This is a hand drawn map of a shooting. Aided by a Metro officer, it was drawn by the girlfriend of Erik Scott after police officers shot him seven times on July 10, 2010, killing him. It tried in its way to capture the chaos that unfolded in the parking lot of a Summerlin Costco, in full public view.
The map was among the pieces of evidence presented in the coroner’s inquest a few months later. A coroner’s inquest was the procedure used to evaluate police shootings, then either exonerate or hold accountable the officer(s) involved. Actually, I shouldn’t use either; at the time of this proceeding, the inquest’s box score was beyond lopsided: In more than 200 inquests, only once had a cop not been cleared. That was in 1976. They were cleared this time, too.
Nonetheless, a public furor arose over this shooting, one of two high-profile instances that year (the other involved the troubling death of 21-year-old Trevon Cole in a botched drug raid; Metro had to pay his family seven figures). It eventually prompted broader considerations of Metro’s use of force, including this big Review-Journal project, “Deadly Force.” Certainly, Scott’s family, which unsuccessfully sued Metro, has never accepted the exoneration.

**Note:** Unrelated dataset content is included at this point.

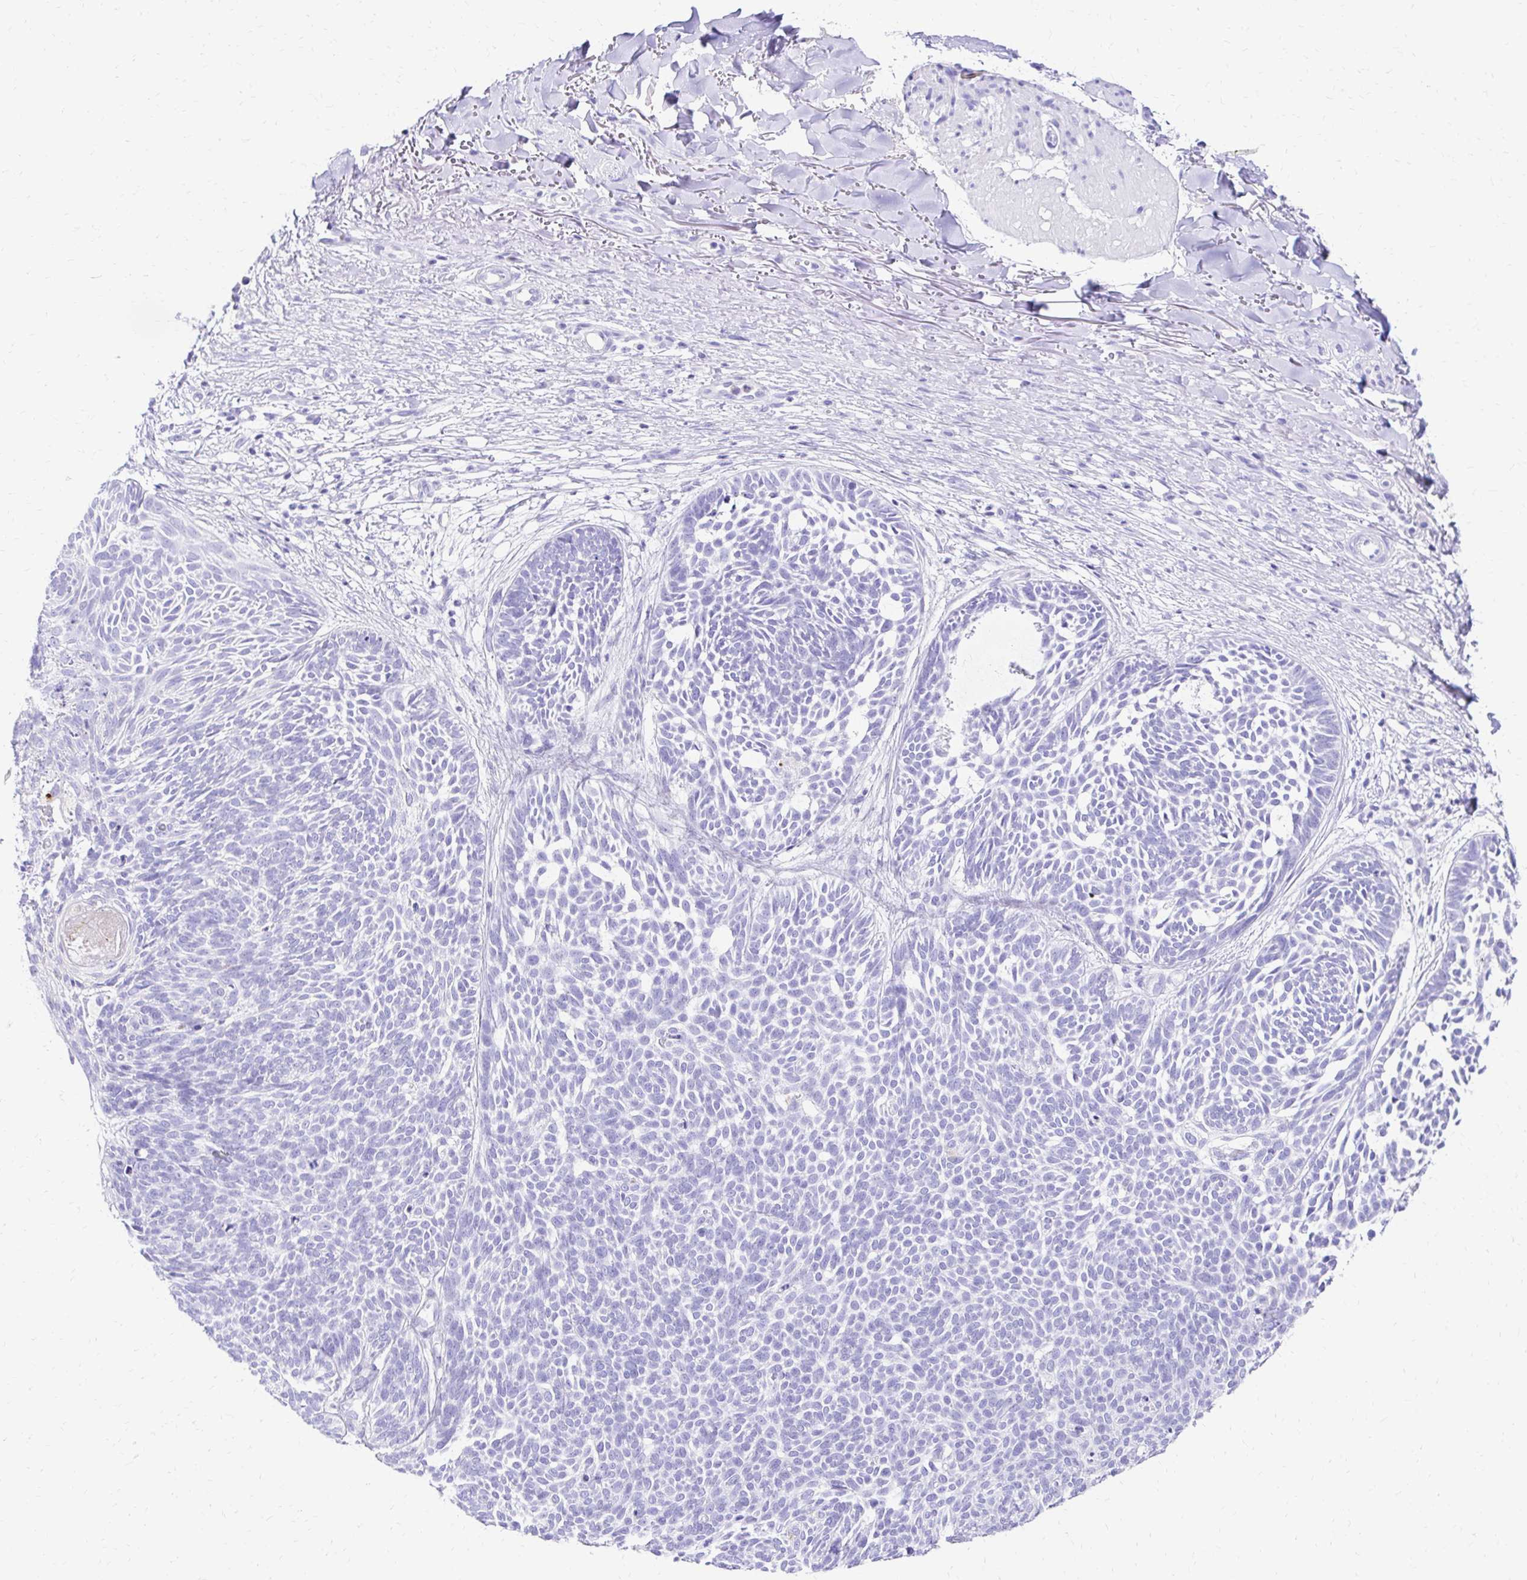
{"staining": {"intensity": "negative", "quantity": "none", "location": "none"}, "tissue": "skin cancer", "cell_type": "Tumor cells", "image_type": "cancer", "snomed": [{"axis": "morphology", "description": "Basal cell carcinoma"}, {"axis": "topography", "description": "Skin"}, {"axis": "topography", "description": "Skin of trunk"}], "caption": "A micrograph of human skin cancer is negative for staining in tumor cells.", "gene": "S100G", "patient": {"sex": "male", "age": 74}}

And it led to an attempt by Clark County to reform the inquest system into more of a fact-finding review, a move opposed by police, some of whom sued to stop it. Eventually, the reformed process was watered down and implemented. Though, as my colleague, City Cast Las Vegas co-host Dayvid Figler, a longtime Las Vegas defense attorney, says, “It isn’t any better.” As KTNV reported after a police shooting a couple of years ago, at the time there had been more than 80 reviews, and none found police at fault.